Althea Gibson broke barriers, no doubt, but doesn’t have the numbers to mount a winning case.
Billie Jean? She did both. She shattered barriers (isn’t she still doing it?) and amassed the numbers, particularly 39 combined singles, doubles and mixed Grand Slam wins.
Alas, that’s fewer than Navratilova’s astonishing 59 slam victories, and she, too, was a multi-faceted pioneer, bringing a new level of fitness to women’s sports and, later, championing gay rights.
(Of course they both fall short of Margaret Court’s 62 slams, which might eliminate them from the top perch, as well.)
Joyner-Kersee? Now we’re talking. The famed heptahlete (a fancy term for all-around jack) won three gold, one silver and two bronze medals over an astounding four Olympics. She holds the world record in heptathlon along with six all-time best results.
And she did all this while battling asthma, which she continues to battle as a visible spokeswoman for treatments.
My former colleagues at Sports Illustrated once named Joyner-Kersee the best female athlete of the 20th century.
Sorenstam’s run makes her the leader in the clubhouse for the 21st century title, but she doesn’t quite knock JJK from atop the all-time list.
It will be easy for all except those who follow and appreciate golf to forget just how good Sorenstam has been, and my fear is that her feats – like those of Wright and Whitworth – will fade from the sports consciousness as someone comes along who runs, jumps or thwacks a tennis ball while looking hot in a short skirt.
Sorenstam was never any of those things.

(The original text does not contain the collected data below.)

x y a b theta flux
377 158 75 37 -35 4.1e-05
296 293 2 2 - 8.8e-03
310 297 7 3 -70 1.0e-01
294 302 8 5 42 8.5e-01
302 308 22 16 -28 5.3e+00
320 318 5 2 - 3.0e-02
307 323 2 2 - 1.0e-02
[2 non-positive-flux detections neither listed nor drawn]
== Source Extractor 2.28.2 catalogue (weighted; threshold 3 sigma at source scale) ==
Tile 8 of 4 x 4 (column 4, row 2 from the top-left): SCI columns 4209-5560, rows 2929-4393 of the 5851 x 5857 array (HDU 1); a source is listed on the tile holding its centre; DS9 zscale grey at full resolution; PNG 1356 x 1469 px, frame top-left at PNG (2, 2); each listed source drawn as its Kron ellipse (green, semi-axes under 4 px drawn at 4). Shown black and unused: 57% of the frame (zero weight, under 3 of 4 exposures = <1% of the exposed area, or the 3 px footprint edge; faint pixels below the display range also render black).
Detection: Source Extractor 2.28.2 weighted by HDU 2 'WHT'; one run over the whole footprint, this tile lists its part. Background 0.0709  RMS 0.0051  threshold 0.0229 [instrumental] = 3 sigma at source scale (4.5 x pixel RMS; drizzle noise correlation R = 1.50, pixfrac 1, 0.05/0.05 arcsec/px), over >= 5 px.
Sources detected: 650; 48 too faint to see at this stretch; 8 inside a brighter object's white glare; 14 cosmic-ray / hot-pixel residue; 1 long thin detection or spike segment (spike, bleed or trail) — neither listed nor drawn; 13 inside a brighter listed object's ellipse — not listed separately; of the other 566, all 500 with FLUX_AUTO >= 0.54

She’s just a winner, one who dominated her era. She won the player of the year award eight times, the Vare Trophy (low scoring average in a season) six times, and played on seven Solheim Cup teams for Europe.
She also went against the men when she teed it up at the Colonial in 2003 and, despite a wave of negativity, missed the cut by only four strokes. Recently she described that week as a turning point for her.
“It just felt like the pressure that I felt through the Colonial, nothing will ever compare to that,” Sorenstam said. “I remember stepping up to a tournament after the Colonial and feeling like it was a piece of cake.”
Sorenstam also laid the groundwork for the game’s next great player, Lorena Ochoa, who attended the same college as Sorenstam (Arizona) and sought the icon out for counsel when she joined the tour.
Interestingly, at 26, Ochoa has already racked up 23 LPGA wins. At that same age, Sorenstam had just six.
Sorenstam may not be the best female athlete ever, but she’s holding her own for the 21th century nod – at least for now.